ICASSP 2022年多渠道多党会议转录挑战的Volcspeeech系统 (The Volcspeech system for the ICASSP 2022 multi-channel multi-party meeting transcription challenge)

This paper describes our submission to ICASSP 2022 Multi-channel Multi-party Meeting Transcription (M2MeT) Challenge. For Track 1, we propose several approaches to empower the clustering-based speaker diarization system to handle overlapped speech. Front-end dereverberation and the direction-of-arrival (DOA) estimation are used to improve the accuracy of speaker diarization. Multi-channel combination and overlap detection are applied to reduce the missed speaker error.
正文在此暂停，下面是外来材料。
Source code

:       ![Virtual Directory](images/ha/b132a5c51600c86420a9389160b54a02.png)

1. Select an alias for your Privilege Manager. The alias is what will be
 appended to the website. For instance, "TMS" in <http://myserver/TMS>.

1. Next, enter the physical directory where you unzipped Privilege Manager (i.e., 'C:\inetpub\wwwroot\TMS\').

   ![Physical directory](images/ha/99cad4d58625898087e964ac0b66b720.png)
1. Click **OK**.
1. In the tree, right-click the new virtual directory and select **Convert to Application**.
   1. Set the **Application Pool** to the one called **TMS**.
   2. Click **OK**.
A modified DOVER-Lap is also proposed to fuse the results of different systems. We achieve the final DER of 5.79% on the Eval set and 7.23% on the Test set. For Track 2, we develop our system using the Conformer model in a joint CTC-attention architecture. Serialized output training is adopted to multi-speaker overlapped speech recognition. We propose a neural front-end module to model multi-channel audio and train the model end-to-end. Various data augmentation methods are utilized to mitigate over-fitting in the multi-channel multi-speaker E2E system. Transformer language model fusion is developed to achieve better performance. The final CER is 19.2% on the Eval set and 20.8% on the Test set.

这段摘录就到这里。